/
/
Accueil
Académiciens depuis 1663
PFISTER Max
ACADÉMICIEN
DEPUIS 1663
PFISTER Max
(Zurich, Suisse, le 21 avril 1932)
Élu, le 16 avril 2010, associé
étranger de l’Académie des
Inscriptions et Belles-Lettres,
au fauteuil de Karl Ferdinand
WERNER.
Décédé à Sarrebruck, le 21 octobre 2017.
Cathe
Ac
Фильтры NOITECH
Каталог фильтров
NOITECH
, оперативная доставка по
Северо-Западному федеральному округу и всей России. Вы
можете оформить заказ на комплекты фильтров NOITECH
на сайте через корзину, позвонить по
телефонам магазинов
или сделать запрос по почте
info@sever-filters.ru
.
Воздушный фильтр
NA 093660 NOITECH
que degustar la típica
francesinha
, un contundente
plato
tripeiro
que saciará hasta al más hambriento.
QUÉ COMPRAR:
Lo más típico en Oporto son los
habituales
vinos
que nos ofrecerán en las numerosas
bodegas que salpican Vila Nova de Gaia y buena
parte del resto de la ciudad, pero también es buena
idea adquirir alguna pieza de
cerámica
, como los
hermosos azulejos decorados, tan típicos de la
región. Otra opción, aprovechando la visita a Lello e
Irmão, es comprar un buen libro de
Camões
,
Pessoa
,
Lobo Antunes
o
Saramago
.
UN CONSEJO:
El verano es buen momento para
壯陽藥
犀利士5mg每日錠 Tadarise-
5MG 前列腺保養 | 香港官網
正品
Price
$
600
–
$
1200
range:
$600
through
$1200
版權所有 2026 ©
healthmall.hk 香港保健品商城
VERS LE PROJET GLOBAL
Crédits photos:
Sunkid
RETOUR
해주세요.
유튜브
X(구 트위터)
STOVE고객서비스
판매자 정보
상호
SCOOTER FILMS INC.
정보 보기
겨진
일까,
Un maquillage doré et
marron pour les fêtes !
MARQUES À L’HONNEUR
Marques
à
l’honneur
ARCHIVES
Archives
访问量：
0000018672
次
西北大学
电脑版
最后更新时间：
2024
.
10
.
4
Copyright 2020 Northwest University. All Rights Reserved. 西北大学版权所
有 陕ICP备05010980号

⁂

## Work required
Report each line of the data that includes the string "фильтров".

## Task response
Каталог фильтров
можете оформить заказ на комплекты фильтров NOITECH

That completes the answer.